You don’t feel the absence of one player will be fatal – Liverpool made do without Coutinho in the 4-1 win over Leicester and Firmino was missing in the victory at Chelsea, for example – which is a wonderful position to be in.
Something else that is becoming more apparent by the week is that Klopp has instilled a steely edge to Liverpool. They might not show it in the obvious way a Jose Mourinho or Diego Simeone side does, but it is there for all to see. There have been occasions already this season when past Liverpool teams would have crumbled, but they have dug deep and sealed victories. Recovering from 1-0 down at Swansea, seeing off a second-half onslaught from Palace and killing time against Arsenal and West Brom all spring to mind. Even against United, past Reds teams would have allowed their bitter rivals to sneak the most undeserved of 1-0 wins, while at Spurs, 1-1 could easily have turned into a 2-1 loss.
On the flip side, that 2013/14 team could never be depended upon as much. The final three or four months of the season were unbelievably enjoyable, but much like Newcastle in the mid 1990s, you couldn’t help but feel that disaster was never too far away. The meltdown at Palace showed that, and Klopp would simply not have allowed it to happen.
It should be stressed that winning 11 straight games was an amazing achievement that year, before I am accused of being overly-harsh on a team I adored watching.
It was always a given that Klopp’s table-topping class of 2016/17 would be compared to Rodgers’ Suarez-inspired side, but as an all-round team, there is only one winner.
In attack, there is not a lot in it – it is easy to forget just how remarkable Suarez, Daniel Sturridge, Raheem Sterling and Philippe Coutinho were in tandem – but there is so much more quality across the pitch these days.
Jordan Henderson now looks a more experienced, dominant midfielder to the one who shone in 2013/14 but was less of a leader, while Karius, Nathaniel Clyne, Matip and Milner are clear upgrades on Mignolet, Glen Johnson, Martin Skrtel and Jon Flanagan, respectively.
Then there’s the managers.
I was far more fond of Rodgers than many Liverpool supporters, but he was limited in a number of facets of his management.

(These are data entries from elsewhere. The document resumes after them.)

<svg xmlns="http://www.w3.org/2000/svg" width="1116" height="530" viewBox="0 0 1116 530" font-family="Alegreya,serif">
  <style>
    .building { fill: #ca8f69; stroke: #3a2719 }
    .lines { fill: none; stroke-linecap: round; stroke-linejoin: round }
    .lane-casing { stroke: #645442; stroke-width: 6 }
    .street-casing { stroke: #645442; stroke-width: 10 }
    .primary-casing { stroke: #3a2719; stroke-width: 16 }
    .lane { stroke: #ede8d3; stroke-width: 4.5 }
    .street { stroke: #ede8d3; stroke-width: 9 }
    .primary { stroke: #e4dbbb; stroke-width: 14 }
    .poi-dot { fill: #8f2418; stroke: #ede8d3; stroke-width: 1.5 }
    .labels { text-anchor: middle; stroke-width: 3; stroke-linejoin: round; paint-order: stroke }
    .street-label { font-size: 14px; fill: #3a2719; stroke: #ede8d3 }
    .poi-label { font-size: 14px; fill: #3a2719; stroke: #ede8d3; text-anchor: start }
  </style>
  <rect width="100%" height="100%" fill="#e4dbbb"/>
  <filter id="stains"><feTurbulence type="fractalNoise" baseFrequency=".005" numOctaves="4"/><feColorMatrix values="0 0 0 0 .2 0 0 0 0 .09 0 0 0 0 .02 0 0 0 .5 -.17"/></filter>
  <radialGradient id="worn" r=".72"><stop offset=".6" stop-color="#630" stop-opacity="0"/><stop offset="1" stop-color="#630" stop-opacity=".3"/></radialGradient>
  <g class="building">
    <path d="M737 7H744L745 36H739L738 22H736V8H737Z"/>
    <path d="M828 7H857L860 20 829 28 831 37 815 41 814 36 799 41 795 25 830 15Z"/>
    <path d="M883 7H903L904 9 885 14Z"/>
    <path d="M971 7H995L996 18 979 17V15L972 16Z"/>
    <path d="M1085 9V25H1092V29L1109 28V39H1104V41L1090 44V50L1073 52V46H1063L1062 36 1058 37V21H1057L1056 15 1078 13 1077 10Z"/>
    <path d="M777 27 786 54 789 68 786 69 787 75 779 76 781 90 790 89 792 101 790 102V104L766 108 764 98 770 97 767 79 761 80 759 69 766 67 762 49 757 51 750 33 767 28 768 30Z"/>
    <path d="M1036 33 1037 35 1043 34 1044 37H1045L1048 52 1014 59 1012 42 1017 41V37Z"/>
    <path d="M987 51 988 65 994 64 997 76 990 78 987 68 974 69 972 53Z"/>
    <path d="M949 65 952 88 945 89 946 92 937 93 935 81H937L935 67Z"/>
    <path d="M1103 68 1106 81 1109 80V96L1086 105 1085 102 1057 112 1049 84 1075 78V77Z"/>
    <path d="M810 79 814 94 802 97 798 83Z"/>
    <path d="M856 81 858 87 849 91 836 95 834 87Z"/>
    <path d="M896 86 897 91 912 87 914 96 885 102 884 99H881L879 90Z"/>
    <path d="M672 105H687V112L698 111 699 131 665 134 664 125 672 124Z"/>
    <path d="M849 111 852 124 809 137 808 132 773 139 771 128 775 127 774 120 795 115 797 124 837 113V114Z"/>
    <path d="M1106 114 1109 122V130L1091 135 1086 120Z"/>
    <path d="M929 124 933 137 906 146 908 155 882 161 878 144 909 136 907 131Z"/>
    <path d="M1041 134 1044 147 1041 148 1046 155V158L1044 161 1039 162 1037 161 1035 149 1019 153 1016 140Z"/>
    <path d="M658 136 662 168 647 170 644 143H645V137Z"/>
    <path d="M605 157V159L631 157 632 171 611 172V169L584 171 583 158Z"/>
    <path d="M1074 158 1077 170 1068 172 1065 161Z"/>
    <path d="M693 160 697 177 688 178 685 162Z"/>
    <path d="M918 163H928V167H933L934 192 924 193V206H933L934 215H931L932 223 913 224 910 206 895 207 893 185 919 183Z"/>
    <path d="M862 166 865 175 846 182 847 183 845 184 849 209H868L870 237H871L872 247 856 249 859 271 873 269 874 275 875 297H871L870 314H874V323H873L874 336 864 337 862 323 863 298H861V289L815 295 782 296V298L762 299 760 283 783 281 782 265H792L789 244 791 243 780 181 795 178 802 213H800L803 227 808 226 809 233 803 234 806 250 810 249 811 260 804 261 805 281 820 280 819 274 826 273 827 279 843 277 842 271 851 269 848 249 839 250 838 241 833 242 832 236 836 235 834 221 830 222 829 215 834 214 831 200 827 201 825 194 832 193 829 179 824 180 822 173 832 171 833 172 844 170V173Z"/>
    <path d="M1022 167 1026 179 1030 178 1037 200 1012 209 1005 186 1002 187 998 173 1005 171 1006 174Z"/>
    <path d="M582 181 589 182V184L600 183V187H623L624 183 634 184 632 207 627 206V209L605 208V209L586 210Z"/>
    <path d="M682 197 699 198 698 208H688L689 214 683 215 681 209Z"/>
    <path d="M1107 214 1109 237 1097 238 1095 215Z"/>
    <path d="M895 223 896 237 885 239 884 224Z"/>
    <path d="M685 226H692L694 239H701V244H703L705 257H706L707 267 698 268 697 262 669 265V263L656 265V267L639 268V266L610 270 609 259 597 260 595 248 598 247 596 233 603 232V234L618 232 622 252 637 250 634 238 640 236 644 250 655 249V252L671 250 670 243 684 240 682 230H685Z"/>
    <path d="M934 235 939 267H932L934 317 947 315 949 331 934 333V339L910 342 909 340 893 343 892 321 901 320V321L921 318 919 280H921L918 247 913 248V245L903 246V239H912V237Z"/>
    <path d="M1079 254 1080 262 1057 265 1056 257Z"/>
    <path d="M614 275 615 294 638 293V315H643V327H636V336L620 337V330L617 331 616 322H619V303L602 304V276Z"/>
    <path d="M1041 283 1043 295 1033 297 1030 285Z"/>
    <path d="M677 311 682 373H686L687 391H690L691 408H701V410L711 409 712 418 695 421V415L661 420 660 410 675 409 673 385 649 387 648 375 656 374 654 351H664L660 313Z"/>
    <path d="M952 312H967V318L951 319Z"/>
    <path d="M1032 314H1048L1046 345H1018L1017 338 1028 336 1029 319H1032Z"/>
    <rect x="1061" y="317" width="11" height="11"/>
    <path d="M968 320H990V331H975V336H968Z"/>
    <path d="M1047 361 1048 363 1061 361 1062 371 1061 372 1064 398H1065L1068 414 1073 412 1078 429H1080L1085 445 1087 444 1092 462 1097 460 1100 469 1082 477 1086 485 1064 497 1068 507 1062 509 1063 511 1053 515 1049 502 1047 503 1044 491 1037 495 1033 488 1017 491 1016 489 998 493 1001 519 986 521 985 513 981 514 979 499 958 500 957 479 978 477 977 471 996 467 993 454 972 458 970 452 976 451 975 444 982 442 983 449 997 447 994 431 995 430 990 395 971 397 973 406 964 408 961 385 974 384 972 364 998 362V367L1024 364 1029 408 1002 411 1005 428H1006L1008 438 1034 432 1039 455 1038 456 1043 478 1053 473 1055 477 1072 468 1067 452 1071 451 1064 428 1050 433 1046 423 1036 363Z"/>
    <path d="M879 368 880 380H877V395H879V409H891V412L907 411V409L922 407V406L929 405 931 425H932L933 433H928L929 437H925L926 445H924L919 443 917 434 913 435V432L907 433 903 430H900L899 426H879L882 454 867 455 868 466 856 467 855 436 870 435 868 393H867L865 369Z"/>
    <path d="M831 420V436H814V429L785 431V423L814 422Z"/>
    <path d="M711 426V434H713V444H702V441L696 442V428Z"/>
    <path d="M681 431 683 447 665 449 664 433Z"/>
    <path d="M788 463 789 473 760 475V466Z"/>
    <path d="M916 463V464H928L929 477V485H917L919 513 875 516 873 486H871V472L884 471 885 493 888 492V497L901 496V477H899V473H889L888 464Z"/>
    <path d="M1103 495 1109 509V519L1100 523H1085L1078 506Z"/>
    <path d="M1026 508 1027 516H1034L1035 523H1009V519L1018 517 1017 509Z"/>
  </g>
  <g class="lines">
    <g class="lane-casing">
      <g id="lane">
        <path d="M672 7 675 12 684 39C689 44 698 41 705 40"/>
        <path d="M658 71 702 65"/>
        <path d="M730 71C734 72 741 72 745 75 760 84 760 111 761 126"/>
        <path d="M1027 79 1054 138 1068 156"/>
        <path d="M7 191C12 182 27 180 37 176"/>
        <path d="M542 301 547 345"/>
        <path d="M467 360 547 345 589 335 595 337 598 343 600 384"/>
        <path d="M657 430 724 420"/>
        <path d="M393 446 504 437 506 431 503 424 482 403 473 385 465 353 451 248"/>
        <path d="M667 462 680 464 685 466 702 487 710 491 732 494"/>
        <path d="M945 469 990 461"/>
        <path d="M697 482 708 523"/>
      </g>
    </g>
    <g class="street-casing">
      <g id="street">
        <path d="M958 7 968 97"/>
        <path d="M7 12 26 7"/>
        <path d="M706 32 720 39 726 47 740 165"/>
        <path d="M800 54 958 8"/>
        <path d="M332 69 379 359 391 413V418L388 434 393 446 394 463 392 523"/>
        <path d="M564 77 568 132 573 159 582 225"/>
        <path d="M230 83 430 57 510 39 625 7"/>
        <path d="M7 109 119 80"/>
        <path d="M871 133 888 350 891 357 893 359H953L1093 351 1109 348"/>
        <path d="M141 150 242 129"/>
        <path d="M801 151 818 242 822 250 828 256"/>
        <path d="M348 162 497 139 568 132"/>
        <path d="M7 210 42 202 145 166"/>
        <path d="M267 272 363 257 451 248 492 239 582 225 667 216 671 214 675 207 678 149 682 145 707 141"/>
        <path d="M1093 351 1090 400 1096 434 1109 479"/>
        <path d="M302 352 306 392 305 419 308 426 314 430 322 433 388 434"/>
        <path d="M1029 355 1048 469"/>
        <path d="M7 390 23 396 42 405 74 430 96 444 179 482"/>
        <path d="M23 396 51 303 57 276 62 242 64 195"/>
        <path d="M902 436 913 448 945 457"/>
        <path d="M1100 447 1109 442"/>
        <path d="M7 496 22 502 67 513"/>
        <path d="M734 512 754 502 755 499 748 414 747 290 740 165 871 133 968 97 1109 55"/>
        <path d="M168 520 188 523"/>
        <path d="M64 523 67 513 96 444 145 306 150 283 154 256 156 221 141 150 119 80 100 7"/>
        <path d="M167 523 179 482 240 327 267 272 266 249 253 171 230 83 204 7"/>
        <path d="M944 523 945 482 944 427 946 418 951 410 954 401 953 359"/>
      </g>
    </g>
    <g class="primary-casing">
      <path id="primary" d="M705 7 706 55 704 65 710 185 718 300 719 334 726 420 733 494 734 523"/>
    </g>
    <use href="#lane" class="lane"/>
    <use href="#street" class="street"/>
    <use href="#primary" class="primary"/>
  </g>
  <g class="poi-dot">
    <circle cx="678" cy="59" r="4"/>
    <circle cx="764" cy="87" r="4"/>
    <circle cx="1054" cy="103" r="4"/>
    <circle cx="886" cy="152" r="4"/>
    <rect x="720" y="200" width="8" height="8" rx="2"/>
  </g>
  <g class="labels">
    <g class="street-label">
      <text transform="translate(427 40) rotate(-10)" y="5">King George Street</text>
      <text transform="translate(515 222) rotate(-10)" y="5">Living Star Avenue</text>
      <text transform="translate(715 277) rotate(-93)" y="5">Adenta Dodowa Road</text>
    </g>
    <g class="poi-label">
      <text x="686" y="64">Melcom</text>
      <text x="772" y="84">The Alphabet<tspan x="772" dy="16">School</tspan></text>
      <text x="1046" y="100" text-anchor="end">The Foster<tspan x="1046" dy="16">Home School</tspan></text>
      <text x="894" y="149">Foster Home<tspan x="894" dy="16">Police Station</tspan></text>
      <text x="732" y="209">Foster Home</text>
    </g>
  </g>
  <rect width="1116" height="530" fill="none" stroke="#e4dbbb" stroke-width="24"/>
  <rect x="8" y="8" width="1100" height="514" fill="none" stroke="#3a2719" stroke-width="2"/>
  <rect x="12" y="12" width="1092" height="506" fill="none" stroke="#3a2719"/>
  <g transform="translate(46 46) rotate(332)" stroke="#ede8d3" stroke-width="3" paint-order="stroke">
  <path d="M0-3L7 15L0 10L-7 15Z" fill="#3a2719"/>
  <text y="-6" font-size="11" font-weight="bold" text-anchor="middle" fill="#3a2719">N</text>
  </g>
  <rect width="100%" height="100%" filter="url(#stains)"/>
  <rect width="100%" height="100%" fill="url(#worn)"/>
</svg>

His didn’t deal well with the media, and if Plan A didn’t work on the pitch, a Plan B would often be non-existent.
Klopp is doing a superb job, however, and it is almost impossible to fault him at the moment. He has united the fanbase, is a world-class motivator and he has got his team playing the most expansive football in the country.
2013/14 was a wonderful ride that should always be remembered fondly, but that Liverpool side would be picked apart by Klopp’s outfit that currently lead the way in the Premier League. They are leading from the front, whereas nobody even tipped Rodgers’ men until Christmas at the earliest.
We are witnessing the start of something special under Klopp, and even if the Premier League title once again evades Liverpool this season, great days lie ahead with the German at the helm.
Few would have predicted we’d see a better Reds side than 2013/14 so soon, but that is exactly what has happened. Sit back and enjoy every second of it.